Peter Koyio (LLM Law, 2016) shares his story about testing positive for COVID-19:
What have I been up to during this lock-down? I'm afraid I've been one of the unfortunate ones - I have been a victim of COVID-19. But luckily, I am in the process of surviving it.
It all started on the 1st of April 2020, when my body didn't feel quite right. I had a bit of a sore throat with occasional coughing. By midnight, I had aches all over my body and a headache that wouldn't go away after taking some painkillers. I thought, as a precaution, I must self-isolate. I followed the NHS guidelines on what to do in self-isolation. But each day, the pain was getting more and more serious. I phoned 111 and was put through to a duty doctor who prescribed some stronger painkillers (Co-codamol). When taking co-codamol, pain would disappear for about 3 hours then it would return, and I would be shivering with temperatures up to 39 degrees.
I tried to fight, whatever it was, for 11 days. But by this time, I was struggling to move, and the breathing was becoming difficult. This time around, I bypassed 111 and phoned my GP, who then recommended that I go to a nearby hospital for checks. When I got to that hospital, I could hardly talk. The doctor who saw me decided that I go straight to John Radcliffe Hospital (JR), Oxford. There they did some blood tests, and also took my chest x-ray. It was revealed that I had a severe chest infection, and so they decided to keep me in hospital for observation.
Blood tests and swabs confirmed that I was indeed Covid-19 positive. Each day in the hospital was hard, and at times I thought I might not live to see the next day. The excruciating body aches, the splitting headache, the difficulty with breathing - it all became unbearable. I remember saying to myself, 'this is it, this nasty beast is taking my life'.
What was interesting was that, although I was really struggling with the breathing due to chest infection, I was able to draw in just enough oxygen to keep me going.
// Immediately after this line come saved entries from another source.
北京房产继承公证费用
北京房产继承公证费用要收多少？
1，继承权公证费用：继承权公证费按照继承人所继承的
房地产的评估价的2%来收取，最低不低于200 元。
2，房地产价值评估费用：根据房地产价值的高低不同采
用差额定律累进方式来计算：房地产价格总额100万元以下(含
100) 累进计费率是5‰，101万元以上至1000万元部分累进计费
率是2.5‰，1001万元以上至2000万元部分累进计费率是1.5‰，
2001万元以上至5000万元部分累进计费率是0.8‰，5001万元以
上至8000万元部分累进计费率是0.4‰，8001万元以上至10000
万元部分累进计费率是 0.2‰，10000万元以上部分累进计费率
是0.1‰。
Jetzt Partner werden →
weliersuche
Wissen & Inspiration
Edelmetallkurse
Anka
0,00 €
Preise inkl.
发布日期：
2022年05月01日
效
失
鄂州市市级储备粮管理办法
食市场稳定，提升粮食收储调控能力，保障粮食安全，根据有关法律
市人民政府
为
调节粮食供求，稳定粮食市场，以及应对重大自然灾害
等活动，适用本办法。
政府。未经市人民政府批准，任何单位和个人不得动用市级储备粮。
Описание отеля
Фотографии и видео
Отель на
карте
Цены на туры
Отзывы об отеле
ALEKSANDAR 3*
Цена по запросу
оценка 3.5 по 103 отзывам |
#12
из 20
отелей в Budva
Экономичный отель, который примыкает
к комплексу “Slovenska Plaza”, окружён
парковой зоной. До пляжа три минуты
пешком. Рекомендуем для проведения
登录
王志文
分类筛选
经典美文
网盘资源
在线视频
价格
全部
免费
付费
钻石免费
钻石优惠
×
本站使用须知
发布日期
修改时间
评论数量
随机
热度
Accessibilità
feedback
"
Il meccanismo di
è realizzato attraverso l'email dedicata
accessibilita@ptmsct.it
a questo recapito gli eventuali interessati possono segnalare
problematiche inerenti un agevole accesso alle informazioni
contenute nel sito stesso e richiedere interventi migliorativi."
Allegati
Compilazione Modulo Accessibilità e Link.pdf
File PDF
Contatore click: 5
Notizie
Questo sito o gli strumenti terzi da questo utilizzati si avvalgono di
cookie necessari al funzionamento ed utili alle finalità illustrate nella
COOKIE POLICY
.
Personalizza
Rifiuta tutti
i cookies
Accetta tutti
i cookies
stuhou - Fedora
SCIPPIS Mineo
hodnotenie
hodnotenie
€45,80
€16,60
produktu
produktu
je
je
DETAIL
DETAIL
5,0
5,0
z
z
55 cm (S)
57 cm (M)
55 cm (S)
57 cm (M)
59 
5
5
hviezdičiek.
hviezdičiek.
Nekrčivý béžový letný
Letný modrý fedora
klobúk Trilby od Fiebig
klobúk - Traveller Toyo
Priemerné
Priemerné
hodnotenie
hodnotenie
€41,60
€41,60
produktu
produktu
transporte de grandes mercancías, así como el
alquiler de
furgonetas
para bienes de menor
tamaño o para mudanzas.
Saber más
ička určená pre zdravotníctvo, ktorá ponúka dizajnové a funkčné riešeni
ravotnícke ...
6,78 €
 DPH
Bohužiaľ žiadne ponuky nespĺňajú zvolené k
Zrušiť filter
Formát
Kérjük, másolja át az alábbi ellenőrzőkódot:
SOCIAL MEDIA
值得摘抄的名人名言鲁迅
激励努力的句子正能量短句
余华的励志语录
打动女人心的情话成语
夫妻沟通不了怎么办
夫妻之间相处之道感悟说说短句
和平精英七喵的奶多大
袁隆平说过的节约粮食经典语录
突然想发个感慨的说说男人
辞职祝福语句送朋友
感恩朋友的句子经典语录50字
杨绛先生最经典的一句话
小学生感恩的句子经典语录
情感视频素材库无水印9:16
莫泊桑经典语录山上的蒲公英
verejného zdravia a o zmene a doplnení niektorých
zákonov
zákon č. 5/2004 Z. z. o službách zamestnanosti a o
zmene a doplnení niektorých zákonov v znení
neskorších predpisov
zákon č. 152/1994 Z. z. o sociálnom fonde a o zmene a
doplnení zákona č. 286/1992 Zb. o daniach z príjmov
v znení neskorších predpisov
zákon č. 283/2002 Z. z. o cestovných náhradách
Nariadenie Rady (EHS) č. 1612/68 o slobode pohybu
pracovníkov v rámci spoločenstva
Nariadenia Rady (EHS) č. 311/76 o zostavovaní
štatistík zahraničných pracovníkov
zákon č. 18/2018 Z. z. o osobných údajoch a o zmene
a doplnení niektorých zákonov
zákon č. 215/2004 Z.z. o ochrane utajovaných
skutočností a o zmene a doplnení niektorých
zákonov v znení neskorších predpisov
So I didn't need to be put on a ventilator. I was on all sorts of medication in the ward - painkillers, vitamin D tablets, antibiotics, etc. My body also fought this beast the best it could, and do you know what, by day 5 in hospital, I was improving. On day 6, I was discharged from the hospital.
Since being discharged, the healing process has been slow, but impressive. I have been able to do quite a lot by myself, like going for walks, and throwing in a few exercises. I'm pleased to say, I'm on the mend.